ASSIGNED TASK A: In the site-selection text, what is the only starting information available in this example?

As in Part 1, we are looking at the example of a large retailer evaluating potential sites for a new location. This retailer is interested in using key criteria they know are important based on previous experience to evaluate a few candidates. These criteria include competition, traffic, economic feasibility and market potential for the areas surrounding the potential sites. Utilizing the GeoEnrichment module, the real estate site selection team can include demographic variables such as lifestyle, income, spending and education to understand potential customers in the study areas surrounding the candidate sites.
Although we will go a similar route, in this example all we have to start with are addresses.
from arcgis.geoenrichment import Country, enrich
from arcgis.gis import GIS
gis = GIS(profile="your_online_profile")
country = Country("usa", gis=gis)

PROVIDED MATERIAL:
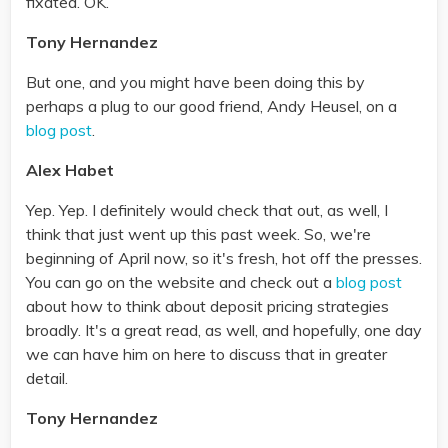
fixated. OK.
Tony Hernandez
But one, and you might have been doing this by
perhaps a plug to our good friend, Andy Heusel, on a
blog post
.
Alex Habet
Yep. Yep. I definitely would check that out, as well, I
think that just went up this past week. So, we're
beginning of April now, so it's fresh, hot off the presses.
You can go on the website and check out a
blog post
about how to think about deposit pricing strategies
broadly. It's a great read, as well, and hopefully, one day
we can have him on here to discuss that in greater
detail.
Tony Hernandez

ASSIGNED TASK B: Identify each line of the rows that contains the word "have", and copy those lines.

FINAL ANSWER A: Addresses.

FINAL ANSWER B:
But one, and you might have been doing this by
we can have him on here to discuss that in greater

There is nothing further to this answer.